"""
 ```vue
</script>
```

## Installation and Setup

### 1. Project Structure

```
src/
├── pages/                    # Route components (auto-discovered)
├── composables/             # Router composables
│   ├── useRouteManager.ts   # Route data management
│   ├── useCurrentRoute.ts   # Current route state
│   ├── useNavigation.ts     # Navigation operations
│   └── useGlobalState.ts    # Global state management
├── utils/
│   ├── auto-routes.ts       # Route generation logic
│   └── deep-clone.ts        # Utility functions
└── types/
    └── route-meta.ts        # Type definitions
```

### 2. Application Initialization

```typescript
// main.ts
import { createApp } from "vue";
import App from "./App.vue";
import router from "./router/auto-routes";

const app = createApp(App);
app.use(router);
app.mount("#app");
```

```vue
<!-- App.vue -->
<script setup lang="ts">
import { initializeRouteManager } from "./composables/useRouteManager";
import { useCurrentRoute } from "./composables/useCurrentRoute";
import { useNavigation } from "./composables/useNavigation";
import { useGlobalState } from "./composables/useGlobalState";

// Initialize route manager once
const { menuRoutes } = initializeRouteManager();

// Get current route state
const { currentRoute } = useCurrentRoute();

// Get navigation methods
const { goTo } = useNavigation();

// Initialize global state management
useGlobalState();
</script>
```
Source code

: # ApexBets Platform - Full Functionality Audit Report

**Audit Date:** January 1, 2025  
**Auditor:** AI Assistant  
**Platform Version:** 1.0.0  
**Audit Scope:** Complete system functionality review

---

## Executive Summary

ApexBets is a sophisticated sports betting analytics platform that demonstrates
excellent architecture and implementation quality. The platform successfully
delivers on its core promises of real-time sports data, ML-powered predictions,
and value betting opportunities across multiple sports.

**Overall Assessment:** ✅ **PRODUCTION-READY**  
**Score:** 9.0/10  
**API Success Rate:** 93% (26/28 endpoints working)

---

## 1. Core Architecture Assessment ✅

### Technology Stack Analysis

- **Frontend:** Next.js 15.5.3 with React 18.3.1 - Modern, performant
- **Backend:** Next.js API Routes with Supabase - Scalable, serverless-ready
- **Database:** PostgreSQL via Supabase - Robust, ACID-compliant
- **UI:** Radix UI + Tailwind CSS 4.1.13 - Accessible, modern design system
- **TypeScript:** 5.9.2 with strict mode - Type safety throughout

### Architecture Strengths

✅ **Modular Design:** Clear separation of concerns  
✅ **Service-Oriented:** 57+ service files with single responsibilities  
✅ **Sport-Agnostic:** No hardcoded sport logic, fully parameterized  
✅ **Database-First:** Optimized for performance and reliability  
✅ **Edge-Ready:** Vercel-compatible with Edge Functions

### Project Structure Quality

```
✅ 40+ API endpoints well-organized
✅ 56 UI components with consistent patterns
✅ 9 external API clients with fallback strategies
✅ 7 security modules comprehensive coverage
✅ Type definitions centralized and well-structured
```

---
"""
◆ WHAT YOU NEED TO DO ◆
For each line above that contains the word "logic", make a copy.

◆ EXERCISE SOLUTION ◆
│   ├── auto-routes.ts       # Route generation logic
✅ **Sport-Agnostic:** No hardcoded sport logic, fully parameterized  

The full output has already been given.